Three companies working in the construction sector have been sentenced for two separate incidents that each resulted in the tragic death of a young worker.
In the first incident, a 21-year-old was killed when the steel beam he was removing fell and killed him on a Newmarket construction site. The young man was standing on a stack of five wooden pallets to use an angle grinder when the beam fell.
WorkSafe said the workers at the site had devised an ad-hoc way to get the job done when their original method could no longer be used. Unfortunately, they did not have access to safety-critical information about the security of the 500-kilogram beam.
The incident highlights the need to stop work when situations change, and carry out effective risk assessments, in consultation with experts where necessary, to develop a new safe work method. At sentencing, the company was fined $180,000 and reparations of $110,000 were ordered.
In the second incident, a 19-year-old apprentice was killed in March 2022 when timber framing weighing 350 kilograms fell on him at a residential building site in Ōmokoroa.

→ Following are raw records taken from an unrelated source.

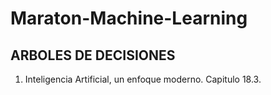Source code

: # Maraton-Machine-Learning

## ARBOLES DE DECISIONES
 1. Inteligencia Artificial, un enfoque moderno. Capitulo 18.3.
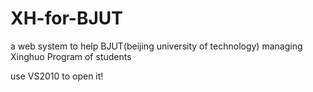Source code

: XH-for-BJUT
===========

a web system to help BJUT(beijing university of technology) managing Xinghuo Program of students

use VS2010 to open it!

A WorkSafe investigation found the risk was heightened by the framing being manually installed around the site, and a temporary support brace being removed just prior to the fatal incident. When one frame knocked another, it fell on the teenager.
The employer of the victim provided building labour for the main contractor on site, and both were charged in relation to the death. WorkSafe said the companies should have consulted with each other about an agreed framing installation plan and that a mechanical aid (such as a Hiab crane truck) should have been used to lift the framing into place.
At sentencing, the employer of the victim was fined only $30,000 due to financial incapacity, and the main contractor was fined $210,000. Reparations of $130,000 were ordered to be paid to the victim’s family, along with $15,072 to his co-worker – a fellow apprentice.
A number of serious injuries while handling, installing, and adjusting large or heavy frames and trusses prompted WorkSafe to put out a safety alert on the topic in 2019. It strongly advises PCBUs to use a crane to assist with their installation.